▶ _Extract to read_
* * * *

News | September 26, 2000

Chromatographic pattern matching: A valuable new software tool

Chromatographic pattern matching:  A valuable new software tool
By Marc V. Gorenstein, Steven M. Cohen, and James R. Henriksen

Waters Corporation

Contents:
Why compare chromatograms as patterns?
The retention time problem
Solving the retention time problem
Standard deviation as a measure of chromatographic pattern difference
Alignment examples
How the alignment algorithm compares a whole chromatogram
Application to a tryptic map
Implementation of the software

Why compare chromatograms as patterns?
When chromatographers examine a chromatogram, we first look for peaks. When we process a chromatogram, we use an algorithm to integrate peaks. Our mind and our mathematical tools are trained to parse chromatograms into peaks before we attempt further analysis. This makes sense if we want to either quantitate well-resolved components, or to isolate them as fractions: two of the three major applications for chromatography.

The third major application is comparison, where our goal is to determine if a sample mixture is the same as a standard mixture. Ordinarily, our standard mathematical tools first break a chromatogram into its constituent peaks. We would then compare the results of peak integration: areas, heights, and retention times. But accurate comparisons depend on accurately identifying peak baselines. This isn't a problem for a baseline-resolved peak with good signal-to-noise: determining the baseline is straightforward, and areas, heights, and retention times of peaks can be meaningfully compared.

However, if the mixtures are complex, the separation may contain fused peaks. Accurate determination of baseline for all components will be, at best, time consuming and, in practice, problematic. Rather than reveal genuine variations between corresponding components, measurements of peak height and area might only reveal variations in integration.

What do we do then, when a chromatogram is so complex that our traditional tools fail us? To compare complex separations, we then might have to resort to visual comparison, even at the cost of accepting results that are qualitative and subjective. Thus, the deceptively simple question -- "Is one chromatogram the same as another?" -- may be hard to answer.

(Back to Top)

The retention time problem
Rather than compare peak features, why not compare chromatograms as patterns? In the larger world of data analysis, point-by-point, or pattern, comparisons are commonplace. For example, spectral library searches typically compare data point-by-point.

But if we try to compare chromatograms as we would compare UV/Vis, IR, or mass spectra, we run up against chromatography's 'x-axis' problem. In spectroscopy or spectrometry, the horizontal, or x-axis, is a physical quantity – a wavelength, a frequency or a mass. Baseline correction and normalization can therefore be used to compare these spectra.

In chromatography, the x-axis is retention time, which is not an absolute quantity. Its run-to-run reproducibility is completely determined by the chromatographic system and depends on the solvent delivery system and the mobile and stationary phase chemistries. Thus, when we overlay two chromatograms, we typically find that each peak will appear shifted along the time axis with respect to its counterpart. We therefore cannot perform baseline correction and normalization to compare chromatograms as patterns.

(Back to Top)

Solving the retention time problem
Using newly developed software, (Millennium Chromatography Software version 3.2, released this past spring), we have implemented a fundamentally new technique to compare chromatograms. This technique treats a chromatogram as a pattern and compares it, within a specified retention time interval, to a reference chromatogram. An alignment algorithm based upon a five-parameter model of chromatographic variability, removes underlying chromatographic variation, of which retention time is the most obvious. A point-to-point comparison is then made between the aligned sample and reference within the retention time interval.

* * * *

▶ _Records provided_
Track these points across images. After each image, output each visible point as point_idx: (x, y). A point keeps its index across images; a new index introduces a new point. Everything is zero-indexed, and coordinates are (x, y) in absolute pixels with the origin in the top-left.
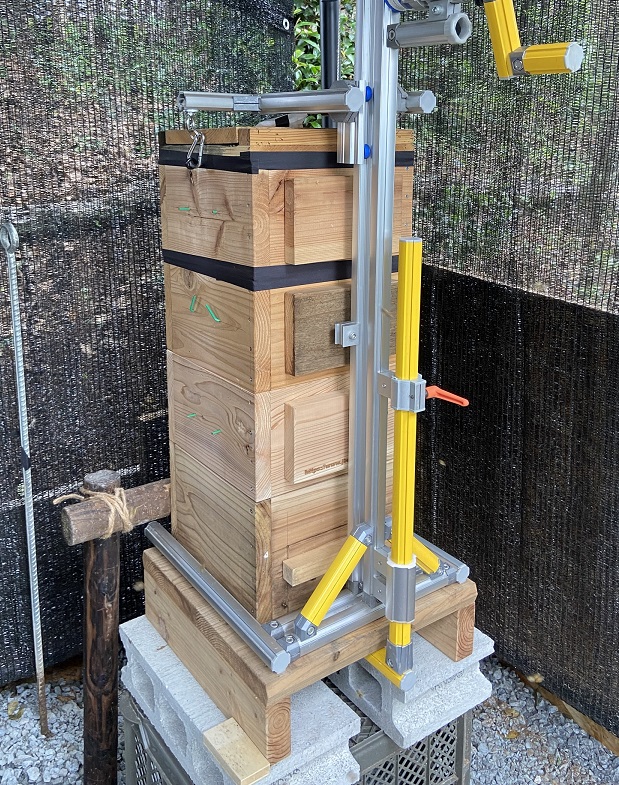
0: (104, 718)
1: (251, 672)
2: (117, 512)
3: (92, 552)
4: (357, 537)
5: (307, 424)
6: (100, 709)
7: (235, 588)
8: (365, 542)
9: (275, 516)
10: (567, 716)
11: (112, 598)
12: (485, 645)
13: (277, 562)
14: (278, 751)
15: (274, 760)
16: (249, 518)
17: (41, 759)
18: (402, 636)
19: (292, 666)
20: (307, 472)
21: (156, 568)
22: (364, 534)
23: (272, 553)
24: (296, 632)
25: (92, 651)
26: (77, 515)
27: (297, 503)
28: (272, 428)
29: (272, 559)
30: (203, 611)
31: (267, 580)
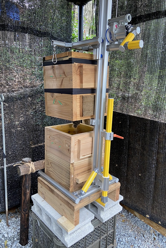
0: (26, 220)
1: (70, 204)
2: (32, 167)
3: (24, 178)
4: (95, 171)
5: (83, 144)
6: (25, 217)
7: (63, 185)
8: (97, 172)
9: (75, 167)
10: (136, 216)
11: (29, 190)
12: (121, 198)
13: (75, 178)
14: (76, 223)
15: (76, 225)
16: (69, 167)
17: (7, 231)
18: (105, 194)
19: (80, 202)
20: (83, 156)
21: (42, 181)
22: (96, 170)
24: (81, 194)
25: (23, 203)
26: (22, 168)
27: (80, 164)
28: (75, 145)
29: (74, 177)
30: (56, 190)
31: (72, 182)
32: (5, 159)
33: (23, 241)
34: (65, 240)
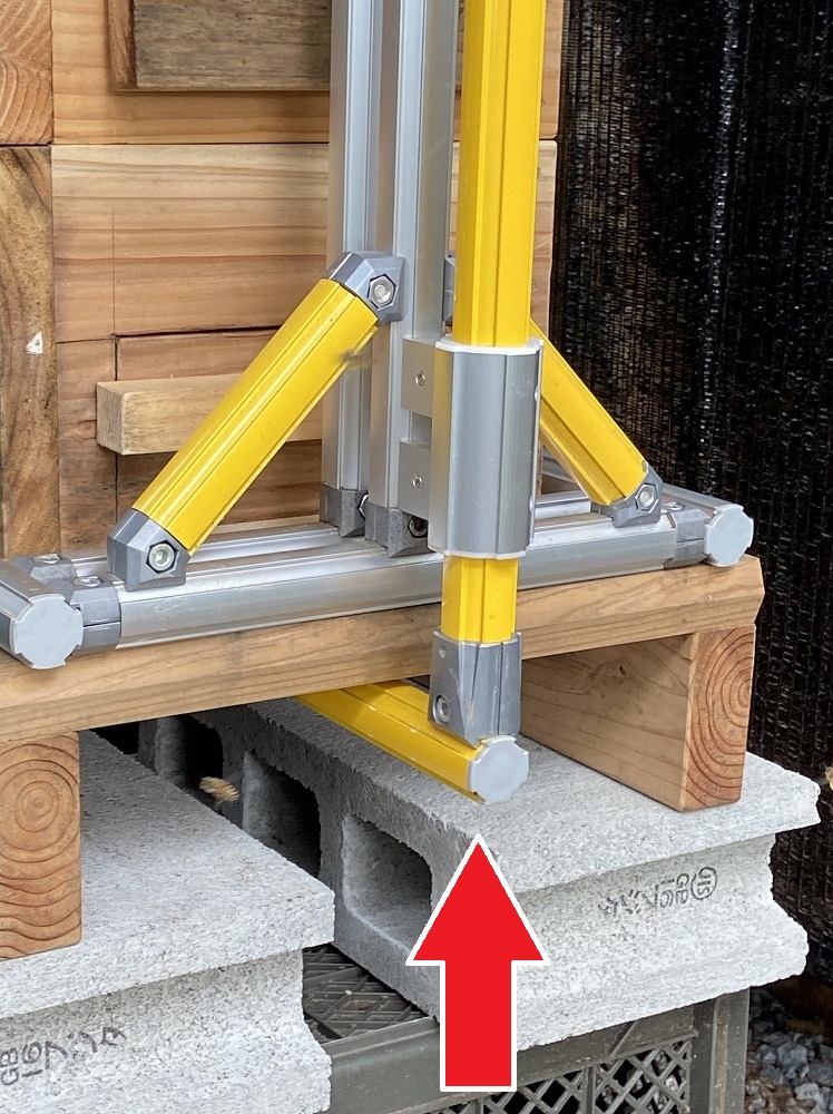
9: (64, 213)
13: (77, 380)
14: (33, 912)
15: (23, 939)
22: (363, 269)
23: (56, 342)
29: (56, 366)
31: (41, 438)
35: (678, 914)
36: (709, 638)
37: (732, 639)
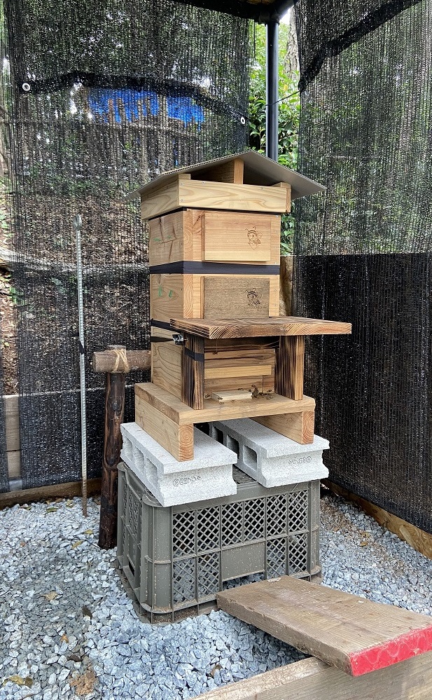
2: (120, 358)
3: (109, 386)
6: (110, 479)
10: (403, 539)
14: (186, 454)
15: (183, 458)
25: (107, 443)
32: (82, 357)
33: (105, 538)
34: (161, 491)
35: (304, 465)
36: (305, 413)
37: (310, 413)
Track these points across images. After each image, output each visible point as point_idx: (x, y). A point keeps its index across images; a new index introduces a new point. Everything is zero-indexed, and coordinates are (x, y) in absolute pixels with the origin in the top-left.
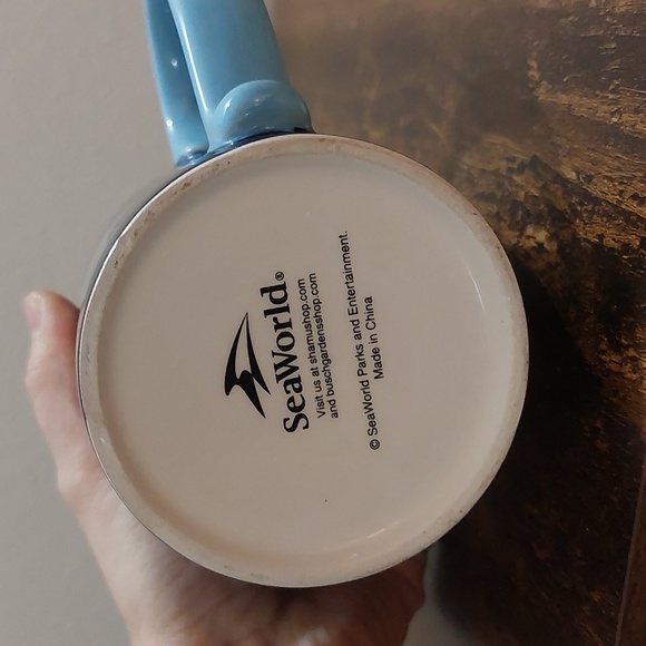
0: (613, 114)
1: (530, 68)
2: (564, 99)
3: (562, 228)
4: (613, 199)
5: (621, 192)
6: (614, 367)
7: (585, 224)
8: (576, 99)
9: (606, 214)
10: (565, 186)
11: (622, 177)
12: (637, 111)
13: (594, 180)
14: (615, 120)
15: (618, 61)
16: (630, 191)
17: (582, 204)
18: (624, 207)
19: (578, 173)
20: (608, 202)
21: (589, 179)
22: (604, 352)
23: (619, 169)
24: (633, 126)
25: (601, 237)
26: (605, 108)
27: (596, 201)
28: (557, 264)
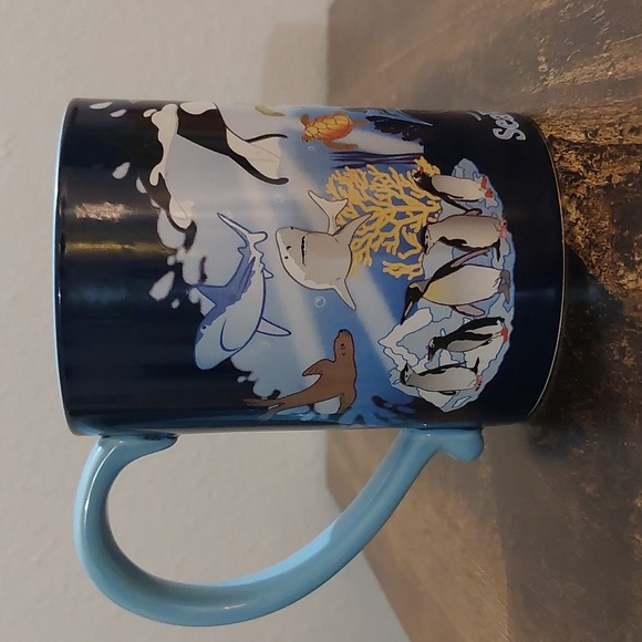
0: (608, 70)
1: (540, 63)
2: (569, 76)
3: (578, 186)
4: (615, 141)
5: (621, 131)
6: (631, 286)
7: (596, 173)
8: (578, 71)
9: (611, 156)
10: (576, 149)
11: (621, 119)
12: (626, 58)
13: (600, 132)
14: (610, 73)
15: (608, 23)
16: (628, 126)
17: (591, 158)
18: (625, 142)
19: (586, 133)
20: (610, 145)
21: (595, 133)
22: (622, 277)
23: (618, 113)
24: (625, 72)
25: (609, 178)
26: (602, 67)
27: (602, 149)
28: (578, 219)
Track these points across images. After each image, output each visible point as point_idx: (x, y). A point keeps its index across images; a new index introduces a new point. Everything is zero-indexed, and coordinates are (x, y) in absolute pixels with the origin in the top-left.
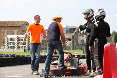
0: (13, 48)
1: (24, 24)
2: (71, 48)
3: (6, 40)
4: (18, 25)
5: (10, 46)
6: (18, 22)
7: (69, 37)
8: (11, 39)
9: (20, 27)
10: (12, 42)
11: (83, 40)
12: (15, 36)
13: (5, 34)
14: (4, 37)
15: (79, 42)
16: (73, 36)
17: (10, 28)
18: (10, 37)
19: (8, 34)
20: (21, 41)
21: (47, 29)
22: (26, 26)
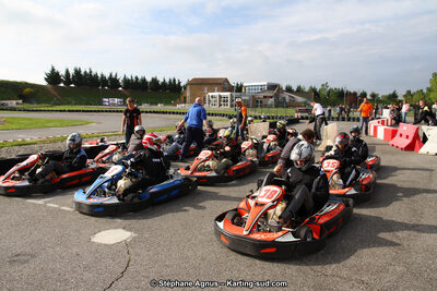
1: (224, 81)
5: (211, 103)
7: (271, 95)
9: (220, 84)
10: (213, 99)
12: (216, 94)
16: (275, 94)
17: (210, 86)
18: (210, 94)
20: (223, 99)
21: (246, 86)
22: (226, 83)
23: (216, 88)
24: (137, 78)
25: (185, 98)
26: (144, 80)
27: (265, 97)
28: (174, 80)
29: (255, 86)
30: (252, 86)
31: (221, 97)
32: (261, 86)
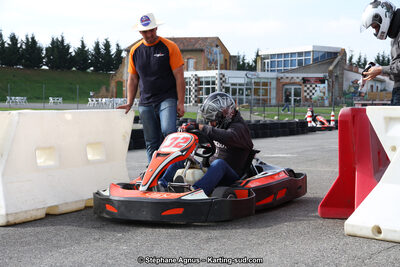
1: (211, 45)
2: (327, 103)
7: (321, 75)
12: (189, 74)
20: (204, 86)
21: (266, 57)
22: (215, 49)
23: (192, 62)
24: (13, 39)
25: (120, 84)
26: (32, 44)
27: (305, 81)
28: (107, 45)
29: (286, 55)
30: (279, 55)
31: (201, 83)
32: (300, 54)
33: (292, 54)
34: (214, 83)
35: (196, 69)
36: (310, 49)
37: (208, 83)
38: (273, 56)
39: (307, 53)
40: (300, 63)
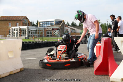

* * * *

▶ _Assignment 1_
Repeat everything from "What do we do" down to "hard to answer." in the chromatography article, swapping "visual comparison" for "manual inspection".
▶ _Assignment 2_
According to the chromatography article, how many parameters does the model behind the alignment algorithm have?
▶ _Assignment 3_
Do these statements agree with the chromatography article? Answer yes or no for each and quote the deciding words. (a) In chromatography, retention time is an absolute quantity. (b) Spectral library searches typically compare data point-by-point. (c) Millennium Chromatography Software version 3.2 was released in the fall.
Work only from the chromatography article.

▶ _Written reply 1_
What do we do then, when a chromatogram is so complex that our traditional tools fail us? To compare complex separations, we then might have to resort to manual inspection, even at the cost of accepting results that are qualitative and subjective. Thus, the deceptively simple question -- "Is one chromatogram the same as another?" -- may be hard to answer.

▶ _Written reply 2_
Five.

▶ _Written reply 3_
(a) No: "retention time, which is not an absolute quantity"
(b) Yes: "spectral library searches typically compare data point-by-point"
(c) No: "released this past spring"